Publié le 24 octobre 2020 par Morduedetheatre @_MDT_
Ruthy Scetbon, la fée du placard aux balais

Critique de Perte, de Ruthy Scetbon et Mitch Riley, vu le 22 octobre 2020 à La Piccola Scala
Avec Ruthy Scetbon, mis en scène par Ruthy Scetbon et Mitch Riley

C’est chouette comme les choses arrivent. Il aurait pu y avoir plein de raisons pour lesquelles j’aurais manqué ce spectacle. Si Ronan au Théâtre ne me l’avait pas proposé, d’abord, pour me faire sortir un peu de ma zone de confort théâtrale et me faire découvrir de nouveaux univers – je le lui rendrai bientôt.

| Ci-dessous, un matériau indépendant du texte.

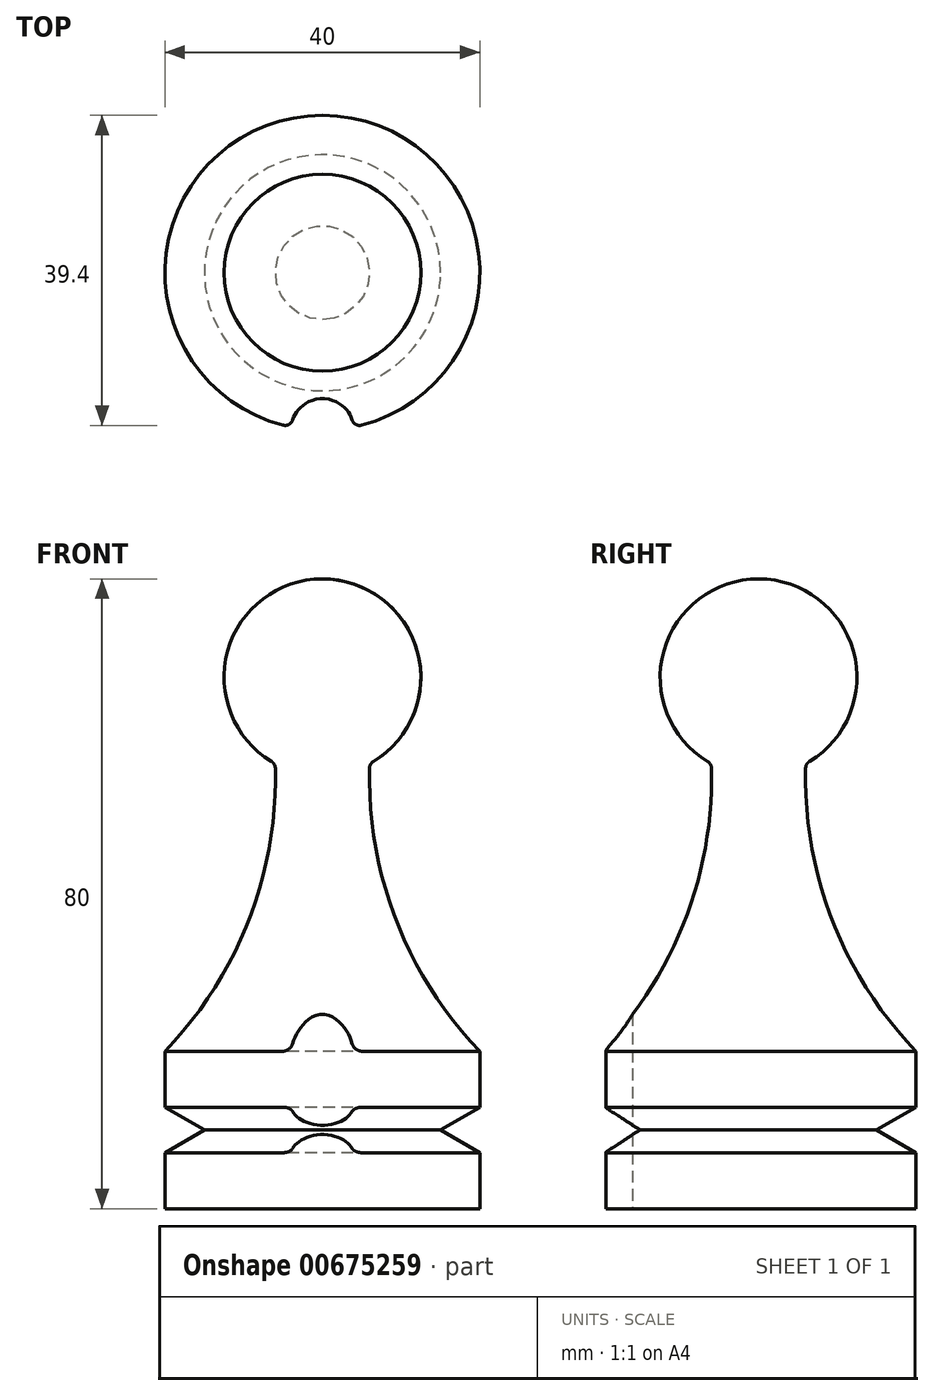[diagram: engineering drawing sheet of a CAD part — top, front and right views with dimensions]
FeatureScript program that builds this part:
annotation { "Feature Type Name" : "Feature", "Feature Type Description" : "" }
export const myFeature = defineFeature(function(context is Context, id is Id, definition is map)
    precondition{}
    {
        {
            var Q0;
            Q0=qCreatedBy(makeId("Front.planeOp"),FACE);
            var sketch = newSketch(context, id + "F0", { "sketchPlane" : qUnion([Q0])});
            skLineSegment(sketch, "E0", {"start": v(0, 88.73) * mm, "end": v(0, -90.48) * mm, "construction": true});
            skLineSegment(sketch, "E1", {"start": v(0, 0) * mm, "end": v(20, 0) * mm});
            skLineSegment(sketch, "E2", {"start": v(20, 7.11) * mm, "end": v(20, 0) * mm});
            skLineSegment(sketch, "E3", {"start": v(20, 7.11) * mm, "end": v(15, 10) * mm});
            skLineSegment(sketch, "E4", {"start": v(15, 10) * mm, "end": v(20, 12.89) * mm});
            skLineSegment(sketch, "E5", {"start": v(20, 12.89) * mm, "end": v(20, 20) * mm});
            skArc(sketch, "E6", {"start": v(6, 56.53) * mm, "mid": v(9.28, 36.84) * mm, "end": v(20, 20) * mm});
            skArc(sketch, "E7", {"start": v(6, 56.53) * mm, "mid": v(12.11, 70.6) * mm, "end": v(0, 80) * mm});
            skLineSegment(sketch, "E8", {"start": v(0, 80) * mm, "end": v(0, 0) * mm});
            skSolve(sketch);
        }
        {
            var Q0;
            Q0=makeQuery(id+"F0.imprint","IMPRINT",FACE,{"disambiguationData":[TD([[makeQuery(id+"F0.imprint","IMPRINT",EDGE,{"derivedFrom":sQuery(id+"F0.wireOp",EDGE,"E1")}),1.0]])]});
            var Q1;
            Q1=sQuery(id+"F0.wireOp",EDGE,"E0");
            revolve(context, id + "F1", {"entities" : qUnion([Q0]), "axis" : qUnion([Q1]), "revolveType" : RevolveType.FULL});
        }
        {
            var Q0;
            Q0=makeQuery(id+"F1.opRevolve","SWEPT_FACE",FACE,{"disambiguationData":[OSD([sQuery(id+"F0.wireOp",EDGE,"E1")])]});
            var sketch = newSketch(context, id + "F2", { "sketchPlane" : qUnion([Q0])});
            skCircle(sketch, "E9", {"center": v(0, 20) * mm, "radius": 4 * mm});
            skSolve(sketch);
        }
        {
            var Q0;
            Q0 = qSketchRegion(id + "F2", true);
            extrude(context, id + "F3", {"entities" : qUnion([Q0]), "operationType" : NewBodyOperationType.REMOVE, "oppositeDirection" : true, "depth" : 42 * mm, "offsetDistance" : 25 * mm});
        }
        {
            var Q0;
            Q0=makeQuery(id+"F3.boolean.opBoolean","INTERSECT",EDGE,{"disambiguationData":[OD(0.0)],"derivedFrom":[makeQuery(id+"F1.opRevolve","SWEPT_FACE",FACE,{"disambiguationData":[OSD([sQuery(id+"F0.wireOp",EDGE,"E5")])]}),makeQuery(id+"F3.opExtrude","SWEPT_FACE",FACE,{"disambiguationData":[OSD([sQuery(id+"F2.wireOp",EDGE,"E9")])]})]});
            var Q1;
            Q1=makeQuery(id+"F3.boolean.opBoolean","INTERSECT",EDGE,{"disambiguationData":[OD(1.0)],"derivedFrom":[makeQuery(id+"F1.opRevolve","SWEPT_FACE",FACE,{"disambiguationData":[OSD([sQuery(id+"F0.wireOp",EDGE,"E5")])]}),makeQuery(id+"F3.opExtrude","SWEPT_FACE",FACE,{"disambiguationData":[OSD([sQuery(id+"F2.wireOp",EDGE,"E9")])]})]});
            var Q2;
            Q2=makeQuery(id+"F3.boolean.opBoolean","INTERSECT",EDGE,{"disambiguationData":[OD(0.0)],"derivedFrom":[makeQuery(id+"F1.opRevolve","SWEPT_FACE",FACE,{"disambiguationData":[OSD([sQuery(id+"F0.wireOp",EDGE,"E2")])]}),makeQuery(id+"F3.opExtrude","SWEPT_FACE",FACE,{"disambiguationData":[OSD([sQuery(id+"F2.wireOp",EDGE,"E9")])]})]});
            var Q3;
            Q3=makeQuery(id+"F3.boolean.opBoolean","INTERSECT",EDGE,{"disambiguationData":[OD(1.0)],"derivedFrom":[makeQuery(id+"F1.opRevolve","SWEPT_FACE",FACE,{"disambiguationData":[OSD([sQuery(id+"F0.wireOp",EDGE,"E2")])]}),makeQuery(id+"F3.opExtrude","SWEPT_FACE",FACE,{"disambiguationData":[OSD([sQuery(id+"F2.wireOp",EDGE,"E9")])]})]});
            fillet(context, id + "F4", {"entities" : qUnion([Q0, Q1, Q2, Q3]), "radius" : 1 * mm, "tangentPropagation" : true, "allowEdgeOverflow" : false});
        }
        {
            var Q0;
            Q0=makeQuery(id+"F1.opRevolve","SWEPT_EDGE",EDGE,{"disambiguationData":[OSD([sQuery(id+"F0.wireOp",EDGE,"E6"),sQuery(id+"F0.wireOp",EDGE,"E7")])]});
            fillet(context, id + "F5", {"entities" : qUnion([Q0]), "radius" : 1 * mm, "tangentPropagation" : true, "allowEdgeOverflow" : false});
        }
    });
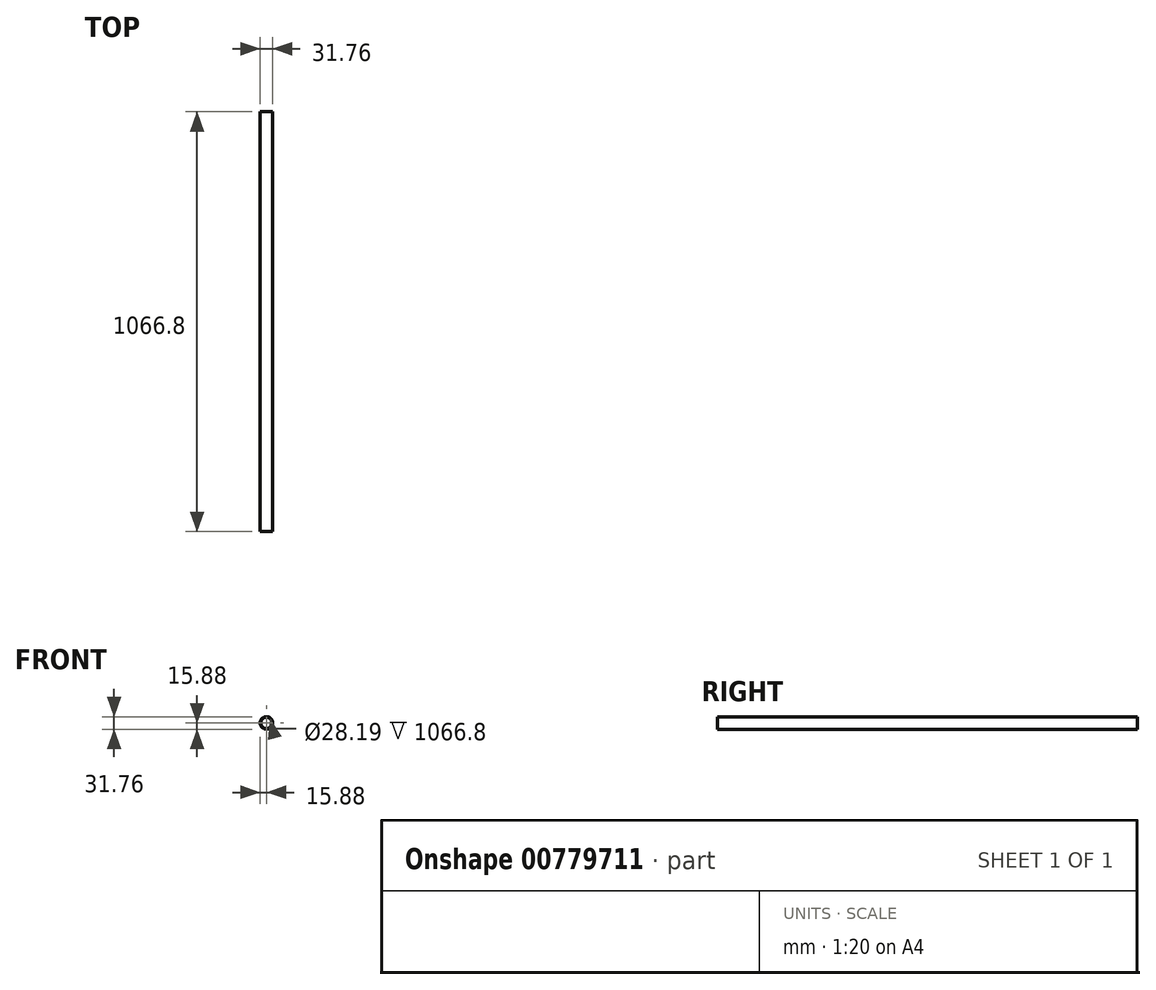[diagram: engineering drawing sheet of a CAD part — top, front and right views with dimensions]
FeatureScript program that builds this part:
annotation { "Feature Type Name" : "Feature", "Feature Type Description" : "" }
export const myFeature = defineFeature(function(context is Context, id is Id, definition is map)
    precondition{}
    {
        {
            var Q0;
            Q0=qCreatedBy(makeId("Front.planeOp"),FACE);
            var sketch = newSketch(context, id + "F0", { "sketchPlane" : qUnion([Q0])});
            skCircle(sketch, "E0", {"center": v(0, 0) * mm, "radius": 15.88 * mm});
            skCircle(sketch, "E1", {"center": v(0, 0) * mm, "radius": 14.1 * mm});
            skSolve(sketch);
        }
        {
            var Q0;
            Q0=makeQuery(id+"F0.imprint","IMPRINT",FACE,{"disambiguationData":[TD([[makeQuery(id+"F0.imprint","IMPRINT",EDGE,{"derivedFrom":sQuery(id+"F0.wireOp",EDGE,"E0")}),1.0]])]});
            extrude(context, id + "F1", {"entities" : qUnion([Q0]), "endBound" : BoundingType.SYMMETRIC, "depth" : 1066.8 * mm, "offsetDistance" : 25.4 * mm});
        }
    });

Si le même Ronan ne l’avait pas lui-même fait connaître à la programmation de La Scala Paris, projetant ainsi la jeune comédienne sur une scène parisienne importante et facilitant aussi sa rencontre avec le public. Si ça n’avait pas été Dominique Racle qui défendait ce spectacle mais quelqu’un à qui je fais moins confiance. Bref, la vie est faite de rencontres, et ce sont celles-ci qui m’ont amenée là, pour voir un spectacle qui, plus qu’un autre, se base sur la rencontre d’un personnage et de ses spectateurs.

Je ne savais pas ce que j’allais voir. On m’avait vaguement mentionné un clown, j’avais rapidement regardé quelques secondes du teaser du spectacle, j’en avais déduit que c’était un clown avec un balai. Je suis pas très clown, de base, alors là j’avoue que j’étais perdue. Mais en fait pas du tout. Oublions l’histoire du clown. Le clown, c’est presque une excuse symbolique pour représenter un personnage borné dans l’univers collectif : le clown est là pour nous divertir, la femme de ménage est là pour nettoyer. Mais que se passe-t-il lorsque cette même femme de ménage habituée à l’oubli se retrouve sous les projecteurs ?

Je ne suis pas rentrée tout de suite dans le spectacle. Les rires ont fusé vite autour de moi, il m’a fallu un plus grand temps d’adaptation. Mais une fois que j’avais accepté le personnage et ce qui se jouait devant moi, impossible d’y résister. On est d’abord pris par la chouette performance de mime qui ouvre le spectacle car le début est quasiment muet, ou tout comme – les quelques mots lâchés sont voulus inintelligibles. Ce moment, où l’on découvre le personnage principalement à travers son corps, sa gestuelle, est vraiment très particulier. C’est probablement là que quelque chose se passe, que le lien entre le spectateur et la comédienne se crée. Dans son attitude, elle rappelle un bambin qui se cache et qui est à la fois heureux et gêné quand on le trouve si vite après avoir fait d’abord semblant de le cacher. C’est en tout cas ce que ses tortillements m’ont évoqué : l’enfant timide et gêné, celui qui a encore envie de se montrer et regrette rapidement son geste lorsque tous les regards se tournent vers lui. C’est absolument charmant.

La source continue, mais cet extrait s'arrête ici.